A afirmação de uma alternativa realista, nestas eleições presidenciais, quando Soares se identificou tanto com o PS de Sócrates, poderia ter vindo de Alegre. Fui seu apoiante e seu eleitor, embora, afirmando a minha atitude crítica, não tenha sido chamado a qualquer participação na campanha e, agora, no que fazer do milhão de votos. Mas, nesse aspecto do distanciamento em relação a Sócrates, fiquei frustrado. Não vi uma afirmação clara de como Alegre poderia ser um moderador da inabilidade e falta de sentido social da política do actual primeiro ministro, afinal ainda seu companheiro de partido.

Segui com atenção os trabalhos deste fim de semana do movimento "alegrista". Fiquei satisfeito pela exclusão da fundação de um novo partido, porque julgo que seria uma aventura condenada ao fracasso. Quanto ao clube ou associação, muito bem, embora tenha dúvidas sobre a sua viabilidade (é ilusório pensar em um milhão de membros virtuais) e sobre o efeito que nele vai ter a decisão de Manuel Alegre de continuar ou não com a sua vida partidária a alto nível. Tenho a minha opinião, mas a decisão é dele e certamente bem pensada.

Mas mais me preocupam as linhas orientadoras desse movimento: "o objectivo é o debate e defesa de causas políticas já defendidas por Manuel Alegre durante a campanha ou outras que, entretanto, venham a surgir. Por agora os temas e as causas são, por exemplo, a justiça, a desertificação do território, a igualdade de género, a corrupção." Muito bem, mas isto reflecte uma perspectiva política clássica. É importante discutir tudo isto, mas ainda estaremos a fazê-lo daqui a vinte anos. Anoto, todavia, o "outras que, entretanto, venham a surgir".

Não sei ainda se virei a ser membro desse clube politico. Se for, bater-me-ei pelas "que venham a surgir". A minha prioridade seria tudo o que combatesse, nas ideias, o novo bloco Cavaco-Sócrates: Como ter uma política de equilíbrio financeiro-orçamental compatível com a justiça social e civicamente compreensível pelos necessariamente afectados?

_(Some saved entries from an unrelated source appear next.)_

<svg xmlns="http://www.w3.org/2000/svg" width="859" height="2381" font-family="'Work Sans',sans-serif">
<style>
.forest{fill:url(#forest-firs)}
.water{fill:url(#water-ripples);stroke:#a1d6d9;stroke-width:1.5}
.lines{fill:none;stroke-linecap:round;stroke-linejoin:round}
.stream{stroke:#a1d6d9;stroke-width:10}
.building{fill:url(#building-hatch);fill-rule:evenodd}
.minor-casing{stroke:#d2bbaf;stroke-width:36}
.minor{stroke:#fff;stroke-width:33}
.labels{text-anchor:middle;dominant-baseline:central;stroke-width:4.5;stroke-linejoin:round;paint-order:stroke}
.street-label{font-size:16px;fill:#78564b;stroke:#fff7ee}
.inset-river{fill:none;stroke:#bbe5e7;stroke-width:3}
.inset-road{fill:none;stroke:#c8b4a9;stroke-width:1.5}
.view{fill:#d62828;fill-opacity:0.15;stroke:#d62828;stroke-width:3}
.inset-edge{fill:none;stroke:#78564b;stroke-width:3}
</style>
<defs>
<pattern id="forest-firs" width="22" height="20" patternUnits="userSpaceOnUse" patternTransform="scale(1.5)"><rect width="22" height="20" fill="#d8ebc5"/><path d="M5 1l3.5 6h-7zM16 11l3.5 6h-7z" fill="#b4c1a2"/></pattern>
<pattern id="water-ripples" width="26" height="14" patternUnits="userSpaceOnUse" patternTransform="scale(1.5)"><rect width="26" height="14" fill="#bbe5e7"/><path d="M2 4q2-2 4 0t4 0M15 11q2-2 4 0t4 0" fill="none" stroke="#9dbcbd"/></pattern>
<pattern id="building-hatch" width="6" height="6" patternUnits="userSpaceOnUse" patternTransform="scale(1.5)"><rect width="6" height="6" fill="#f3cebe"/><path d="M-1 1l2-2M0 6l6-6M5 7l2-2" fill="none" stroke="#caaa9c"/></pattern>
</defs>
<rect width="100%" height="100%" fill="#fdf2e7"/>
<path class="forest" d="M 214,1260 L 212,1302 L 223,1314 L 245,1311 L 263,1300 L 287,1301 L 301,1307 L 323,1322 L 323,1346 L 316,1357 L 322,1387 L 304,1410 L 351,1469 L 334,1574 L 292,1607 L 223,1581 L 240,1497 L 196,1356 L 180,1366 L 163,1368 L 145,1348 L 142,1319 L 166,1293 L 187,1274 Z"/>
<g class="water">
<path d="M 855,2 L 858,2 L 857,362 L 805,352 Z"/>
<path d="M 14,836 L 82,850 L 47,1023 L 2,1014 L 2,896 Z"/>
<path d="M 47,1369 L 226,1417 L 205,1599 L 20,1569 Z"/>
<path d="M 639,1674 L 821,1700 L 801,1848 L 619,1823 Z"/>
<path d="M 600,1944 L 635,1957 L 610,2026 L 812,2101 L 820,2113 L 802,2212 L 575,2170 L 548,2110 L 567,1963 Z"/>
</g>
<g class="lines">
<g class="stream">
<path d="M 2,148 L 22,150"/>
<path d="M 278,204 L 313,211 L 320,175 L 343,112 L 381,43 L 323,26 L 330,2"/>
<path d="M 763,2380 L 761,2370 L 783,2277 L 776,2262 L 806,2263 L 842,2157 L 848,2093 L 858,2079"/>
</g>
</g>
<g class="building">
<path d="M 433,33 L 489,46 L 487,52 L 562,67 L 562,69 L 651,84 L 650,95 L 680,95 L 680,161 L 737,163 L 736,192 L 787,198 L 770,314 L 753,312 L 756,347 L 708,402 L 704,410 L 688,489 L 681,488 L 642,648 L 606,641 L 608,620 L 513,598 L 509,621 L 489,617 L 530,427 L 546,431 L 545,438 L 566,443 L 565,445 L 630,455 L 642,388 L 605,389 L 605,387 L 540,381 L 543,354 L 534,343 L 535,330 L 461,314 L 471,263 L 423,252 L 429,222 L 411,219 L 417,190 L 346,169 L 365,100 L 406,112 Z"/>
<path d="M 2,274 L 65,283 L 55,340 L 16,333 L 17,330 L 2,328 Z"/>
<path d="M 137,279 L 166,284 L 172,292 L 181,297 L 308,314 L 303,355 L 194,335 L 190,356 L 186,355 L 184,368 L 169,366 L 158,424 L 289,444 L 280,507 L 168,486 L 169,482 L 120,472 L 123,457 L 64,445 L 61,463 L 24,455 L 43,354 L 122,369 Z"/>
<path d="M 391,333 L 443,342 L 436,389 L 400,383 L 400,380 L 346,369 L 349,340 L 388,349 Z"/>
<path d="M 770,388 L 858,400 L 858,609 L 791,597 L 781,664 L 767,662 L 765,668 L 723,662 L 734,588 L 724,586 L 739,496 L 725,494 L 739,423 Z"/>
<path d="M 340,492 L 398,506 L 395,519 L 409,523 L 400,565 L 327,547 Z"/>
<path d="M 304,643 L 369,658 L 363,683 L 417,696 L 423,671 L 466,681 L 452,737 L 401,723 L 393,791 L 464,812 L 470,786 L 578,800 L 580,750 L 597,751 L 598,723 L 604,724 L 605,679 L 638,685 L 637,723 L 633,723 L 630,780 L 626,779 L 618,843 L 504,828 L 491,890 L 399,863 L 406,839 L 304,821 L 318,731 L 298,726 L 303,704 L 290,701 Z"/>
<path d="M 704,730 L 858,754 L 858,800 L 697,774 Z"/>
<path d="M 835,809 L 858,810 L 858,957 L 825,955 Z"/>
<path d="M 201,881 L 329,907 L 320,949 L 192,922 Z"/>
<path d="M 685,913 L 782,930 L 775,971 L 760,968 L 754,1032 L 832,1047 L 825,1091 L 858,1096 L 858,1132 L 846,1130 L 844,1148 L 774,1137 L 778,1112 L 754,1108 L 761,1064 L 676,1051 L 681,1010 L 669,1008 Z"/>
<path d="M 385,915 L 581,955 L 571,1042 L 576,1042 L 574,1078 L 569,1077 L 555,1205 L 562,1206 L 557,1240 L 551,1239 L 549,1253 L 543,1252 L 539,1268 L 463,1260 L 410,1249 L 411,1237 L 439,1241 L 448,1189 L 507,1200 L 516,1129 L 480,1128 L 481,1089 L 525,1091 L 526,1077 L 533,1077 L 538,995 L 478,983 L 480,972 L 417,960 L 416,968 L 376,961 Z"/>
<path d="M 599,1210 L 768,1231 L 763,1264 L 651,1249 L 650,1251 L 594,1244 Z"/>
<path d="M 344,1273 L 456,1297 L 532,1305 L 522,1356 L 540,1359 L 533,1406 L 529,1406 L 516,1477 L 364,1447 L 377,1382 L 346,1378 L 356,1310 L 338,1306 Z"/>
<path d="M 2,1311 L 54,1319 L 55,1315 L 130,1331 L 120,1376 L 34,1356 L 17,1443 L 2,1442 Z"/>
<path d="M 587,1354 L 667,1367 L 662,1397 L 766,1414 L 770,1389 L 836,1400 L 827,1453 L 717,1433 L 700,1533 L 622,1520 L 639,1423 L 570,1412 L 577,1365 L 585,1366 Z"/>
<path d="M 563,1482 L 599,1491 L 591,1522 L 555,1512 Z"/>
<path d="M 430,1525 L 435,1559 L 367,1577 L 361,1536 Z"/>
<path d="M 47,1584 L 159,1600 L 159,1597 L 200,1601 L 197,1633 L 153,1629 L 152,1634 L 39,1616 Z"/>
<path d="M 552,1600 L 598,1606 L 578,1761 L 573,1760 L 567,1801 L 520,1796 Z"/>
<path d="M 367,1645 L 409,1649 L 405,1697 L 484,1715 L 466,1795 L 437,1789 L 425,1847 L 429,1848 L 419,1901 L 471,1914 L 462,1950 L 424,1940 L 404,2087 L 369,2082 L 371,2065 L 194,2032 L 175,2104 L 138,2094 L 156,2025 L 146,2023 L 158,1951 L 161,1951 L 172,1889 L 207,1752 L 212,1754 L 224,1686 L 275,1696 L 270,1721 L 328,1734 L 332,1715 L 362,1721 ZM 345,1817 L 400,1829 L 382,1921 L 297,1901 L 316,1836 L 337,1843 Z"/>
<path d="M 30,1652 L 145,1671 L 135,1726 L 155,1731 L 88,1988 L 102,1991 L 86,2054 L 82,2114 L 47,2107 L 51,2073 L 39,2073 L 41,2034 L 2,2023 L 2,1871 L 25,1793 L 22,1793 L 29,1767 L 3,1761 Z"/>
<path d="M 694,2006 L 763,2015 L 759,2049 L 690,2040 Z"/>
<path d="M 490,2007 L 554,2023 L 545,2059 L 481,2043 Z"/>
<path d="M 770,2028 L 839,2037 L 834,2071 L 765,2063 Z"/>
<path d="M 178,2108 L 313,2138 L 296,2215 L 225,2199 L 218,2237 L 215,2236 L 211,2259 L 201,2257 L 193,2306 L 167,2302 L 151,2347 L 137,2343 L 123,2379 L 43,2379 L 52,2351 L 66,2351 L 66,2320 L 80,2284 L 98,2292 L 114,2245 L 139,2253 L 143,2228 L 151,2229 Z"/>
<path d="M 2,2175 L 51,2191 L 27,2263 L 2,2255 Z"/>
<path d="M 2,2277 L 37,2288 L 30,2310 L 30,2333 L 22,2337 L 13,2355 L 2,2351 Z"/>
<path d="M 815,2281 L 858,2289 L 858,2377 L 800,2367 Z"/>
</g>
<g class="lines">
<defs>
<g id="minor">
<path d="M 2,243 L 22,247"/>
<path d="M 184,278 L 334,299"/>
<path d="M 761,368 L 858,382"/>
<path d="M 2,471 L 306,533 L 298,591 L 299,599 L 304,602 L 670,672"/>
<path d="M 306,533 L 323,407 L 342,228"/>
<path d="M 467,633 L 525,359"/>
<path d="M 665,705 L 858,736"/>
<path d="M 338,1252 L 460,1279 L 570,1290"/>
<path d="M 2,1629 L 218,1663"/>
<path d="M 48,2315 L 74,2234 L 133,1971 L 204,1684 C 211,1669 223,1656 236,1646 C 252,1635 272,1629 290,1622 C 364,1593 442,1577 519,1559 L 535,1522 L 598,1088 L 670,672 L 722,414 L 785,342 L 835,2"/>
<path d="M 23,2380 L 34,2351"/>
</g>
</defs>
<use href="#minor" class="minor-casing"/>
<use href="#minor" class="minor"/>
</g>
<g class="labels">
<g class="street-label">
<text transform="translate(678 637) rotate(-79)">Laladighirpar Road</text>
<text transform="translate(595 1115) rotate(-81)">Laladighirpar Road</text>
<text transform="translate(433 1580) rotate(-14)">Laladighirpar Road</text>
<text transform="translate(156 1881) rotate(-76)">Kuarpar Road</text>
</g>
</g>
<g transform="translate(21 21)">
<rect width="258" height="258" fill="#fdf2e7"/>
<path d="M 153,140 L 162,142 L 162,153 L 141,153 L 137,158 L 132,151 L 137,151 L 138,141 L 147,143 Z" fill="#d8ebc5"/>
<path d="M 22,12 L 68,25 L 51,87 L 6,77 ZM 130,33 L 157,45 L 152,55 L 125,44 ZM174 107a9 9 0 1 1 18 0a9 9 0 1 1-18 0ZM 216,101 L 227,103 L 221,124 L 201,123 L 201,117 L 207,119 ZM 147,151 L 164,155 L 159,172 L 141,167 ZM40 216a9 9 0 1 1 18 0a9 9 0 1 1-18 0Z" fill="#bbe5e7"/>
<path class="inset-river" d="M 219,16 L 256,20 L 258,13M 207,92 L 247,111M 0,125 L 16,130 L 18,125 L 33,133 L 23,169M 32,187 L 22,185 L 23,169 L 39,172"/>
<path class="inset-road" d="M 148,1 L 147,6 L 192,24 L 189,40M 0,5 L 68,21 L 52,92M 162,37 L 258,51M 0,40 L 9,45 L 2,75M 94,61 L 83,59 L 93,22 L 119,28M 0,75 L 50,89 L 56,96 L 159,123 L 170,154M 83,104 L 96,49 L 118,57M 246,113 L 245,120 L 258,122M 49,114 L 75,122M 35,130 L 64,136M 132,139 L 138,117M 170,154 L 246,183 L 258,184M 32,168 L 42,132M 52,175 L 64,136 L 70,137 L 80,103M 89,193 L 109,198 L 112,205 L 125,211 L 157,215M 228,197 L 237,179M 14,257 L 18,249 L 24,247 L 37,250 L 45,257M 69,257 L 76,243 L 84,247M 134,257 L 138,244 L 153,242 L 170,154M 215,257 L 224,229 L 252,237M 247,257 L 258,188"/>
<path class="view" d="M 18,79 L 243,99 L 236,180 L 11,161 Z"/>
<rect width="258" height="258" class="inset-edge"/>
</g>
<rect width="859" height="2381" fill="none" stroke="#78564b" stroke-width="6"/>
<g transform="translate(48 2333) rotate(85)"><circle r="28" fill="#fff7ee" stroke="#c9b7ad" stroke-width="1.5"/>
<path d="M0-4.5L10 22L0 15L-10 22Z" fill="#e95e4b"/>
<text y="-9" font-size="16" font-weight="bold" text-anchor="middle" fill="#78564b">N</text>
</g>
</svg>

Como promover a competitividade nacional, equilibrando isto com a defesa ou remobilização dos milhares de postos de trabalho obsoletos nas empresas condenadas à falência ou à deslocalização? Como qualificar os portugueses, do ensino básico ao superior, sem exclusões sociais? Como harmonizar as regras económicas comunitárias com um desenvolvimento sustentado e, principalmente, com o desenvolvimento humano?

Para isto, vale a pena um novo centro de reflexão e influência política à esquerda. No entanto, para debates vagos ou tradicionais, não adianta. Gostaria de pensar, vou ver, que os apoiantes mais activistas de Alegre se diferenciam por coisas estruturais, mais do que bandeiras, por muito valor simbólico que tenham. Se sim, alinho.